Ensuite, la question de la fin de vie ne saurait être abordée sans référence aux soins palliatifs. Les avancées ont été nombreuses en ce qui concerne l'organisation ou la mise en oeuvre des pratiques professionnelles dans ce domaine. Néanmoins, l'offre en soins palliatifs sur notre territoire a toujours besoin d'être développée. Le rapport de Manuel Valls sur la proposition de loi relative au droit de finir sa vie dans la dignité rappelle que s'il existe plus de 100 réseaux de soins palliatifs en France, plus de quarante départements n'en comptent aucun. Oui, quarante départements n'en comptent aucun ! Je vous serais d'autant plus reconnaissante, madame la secrétaire d'État, de bien vouloir nous donner des informations sur cette question que la lecture du dernier rapport au Parlement sur la mise en oeuvre des franchises médicales ne nous a pas totalement convaincus.

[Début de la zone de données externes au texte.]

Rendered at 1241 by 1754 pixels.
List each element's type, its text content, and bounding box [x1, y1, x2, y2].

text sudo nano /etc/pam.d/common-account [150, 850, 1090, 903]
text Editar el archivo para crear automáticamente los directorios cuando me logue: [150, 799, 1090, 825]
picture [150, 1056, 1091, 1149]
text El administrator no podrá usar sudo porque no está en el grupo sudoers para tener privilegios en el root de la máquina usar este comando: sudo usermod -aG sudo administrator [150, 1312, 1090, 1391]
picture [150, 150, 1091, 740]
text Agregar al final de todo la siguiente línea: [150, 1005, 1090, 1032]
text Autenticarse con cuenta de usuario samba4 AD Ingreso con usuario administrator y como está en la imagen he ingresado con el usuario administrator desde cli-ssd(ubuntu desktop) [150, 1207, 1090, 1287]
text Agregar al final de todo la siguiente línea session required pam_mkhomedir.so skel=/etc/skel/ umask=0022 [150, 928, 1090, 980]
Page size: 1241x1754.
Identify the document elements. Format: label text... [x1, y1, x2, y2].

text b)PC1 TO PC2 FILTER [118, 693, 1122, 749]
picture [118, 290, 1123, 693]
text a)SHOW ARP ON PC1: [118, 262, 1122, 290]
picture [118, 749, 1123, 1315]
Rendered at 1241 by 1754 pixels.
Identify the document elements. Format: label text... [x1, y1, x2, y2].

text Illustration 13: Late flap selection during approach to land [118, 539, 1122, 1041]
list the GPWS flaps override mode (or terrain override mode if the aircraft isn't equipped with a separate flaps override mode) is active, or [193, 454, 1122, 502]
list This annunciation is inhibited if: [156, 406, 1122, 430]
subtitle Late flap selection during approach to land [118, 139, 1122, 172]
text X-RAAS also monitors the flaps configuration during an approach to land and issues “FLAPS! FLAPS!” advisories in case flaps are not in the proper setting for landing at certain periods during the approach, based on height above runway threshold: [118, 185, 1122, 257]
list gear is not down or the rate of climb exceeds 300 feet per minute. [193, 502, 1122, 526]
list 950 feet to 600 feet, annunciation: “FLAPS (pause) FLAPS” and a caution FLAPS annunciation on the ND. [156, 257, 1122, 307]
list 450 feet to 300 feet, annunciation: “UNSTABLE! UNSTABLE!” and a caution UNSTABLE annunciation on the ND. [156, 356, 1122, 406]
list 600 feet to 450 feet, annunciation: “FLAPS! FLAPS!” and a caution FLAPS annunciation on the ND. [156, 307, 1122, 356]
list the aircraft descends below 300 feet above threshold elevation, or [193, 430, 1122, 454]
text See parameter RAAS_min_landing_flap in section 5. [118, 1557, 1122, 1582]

En effet, on y apprend que « les dépenses en soins palliatifs, exclusion faite des dépenses au titre des affections longue durée n° 15 [Alzheimer] et n° 30 [cancer], peuvent donc être estimées à 200 millions d'euros en 2007 et 196 millions d'euros en 2008 ».
J'ai bien entendu ce que vous avez dit sur le décret, monsieur Leonetti. Je l'ai lu. Je continue à penser, très franchement, que les citoyens auraient préféré comme moi que notre assemblée adopte la proposition de loi de Manuel Valls, même si le décret semble aller dans le même sens.
S'agissant, enfin, du rapport annuel remis au Parlement sur le versement de l'allocation, je tiens à rappeler qu'il me semblerait opportun de pouvoir en disposer avant le début de la discussion du projet de loi de financement de la sécurité sociale.
Mon groupe, je le rappelle, n'a déposé aucun amendement, afin que ce texte soit voté conforme et que sa promulgation puisse être accélérée. Car étant donné que son examen a débuté il y a maintenant un an jour pour jour, nous avons pensé qu'il fallait aller vite aujourd'hui.
Vous l'aurez compris, le groupe socialiste, radical, citoyen et divers gauche demeure favorable à cette proposition de loi, même s'il regrette les limites que j'ai évoquées. Cent-onze ans jour pour jour après la mort de Félix Faure, tous nos concitoyens ne connaissent certes pas la chance de mourir d'épectase. (Sourires.) Restons positifs et félicitons-nous que la loi augmente leurs chances de mourir accompagnés ! (Applaudissements.)